— To do —
Go to the line in the entries below that holds "left front paw: (372, 328)" and repeat exactly from there through the line that holds "left shoulder: (370, 281)", inclusive.
━━━━━ Provided records ━━━━━
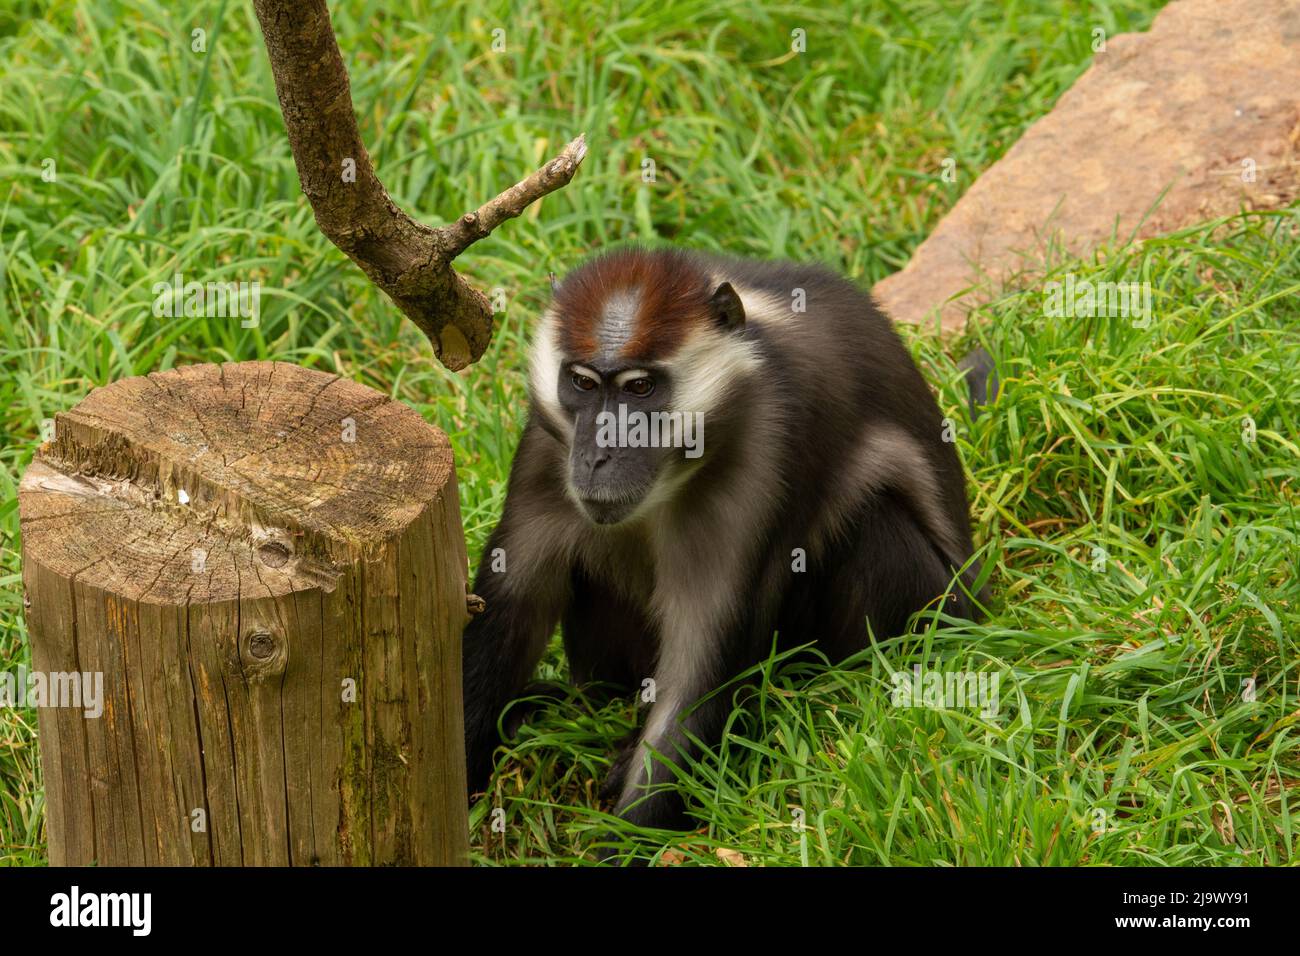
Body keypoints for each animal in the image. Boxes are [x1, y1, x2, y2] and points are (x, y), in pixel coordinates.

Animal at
━━━━━
━━━━━ Provided records ━━━━━
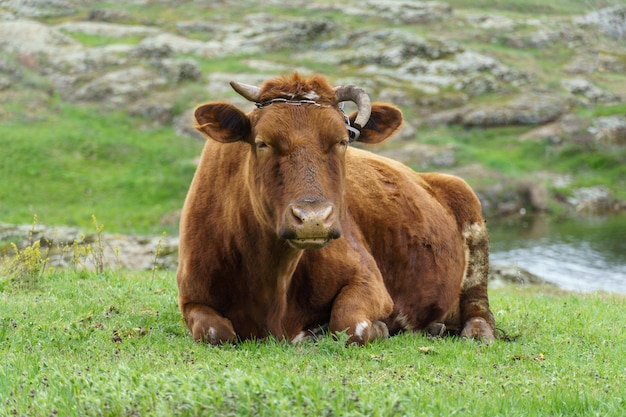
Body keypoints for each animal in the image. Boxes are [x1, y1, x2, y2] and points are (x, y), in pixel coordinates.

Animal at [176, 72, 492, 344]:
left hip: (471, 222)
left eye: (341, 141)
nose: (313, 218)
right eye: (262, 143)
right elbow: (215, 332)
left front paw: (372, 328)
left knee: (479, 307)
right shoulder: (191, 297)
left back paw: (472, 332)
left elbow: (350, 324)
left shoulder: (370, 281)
━━━━━
— Output for this task —
left front paw: (372, 328)
left knee: (479, 307)
right shoulder: (191, 297)
left back paw: (472, 332)
left elbow: (350, 324)
left shoulder: (370, 281)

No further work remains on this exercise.